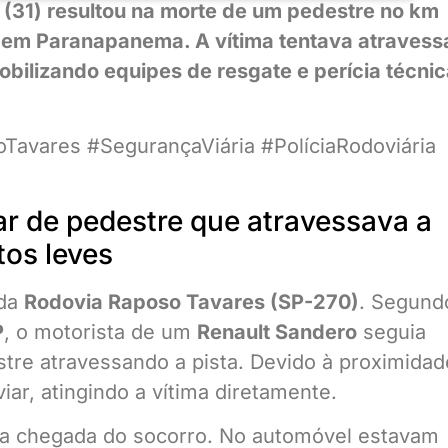
 (31) resultou na morte de um pedestre no km
 em Paranapanema. A vítima tentava atravess
mobilizando equipes de resgate e perícia técni
avares #SegurançaViária #PolíciaRodoviária
ar de pedestre que atravessava a
tos leves
 da
Rodovia Raposo Tavares (SP-270)
. Segund
P
, o motorista de um
Renault Sandero
seguia
stre atravessando a pista. Devido à proximidad
ar, atingindo a vítima diretamente.
da chegada do socorro. No automóvel estavam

* Aim of the task:
Write out precisely the lines from the one holding "Renault Sandero" through the end of the material, including both of those ends.

* Exercise result:
Renault Sandero
seguia
stre atravessando a pista. Devido à proximidad
ar, atingindo a vítima diretamente.
da chegada do socorro. No automóvel estavam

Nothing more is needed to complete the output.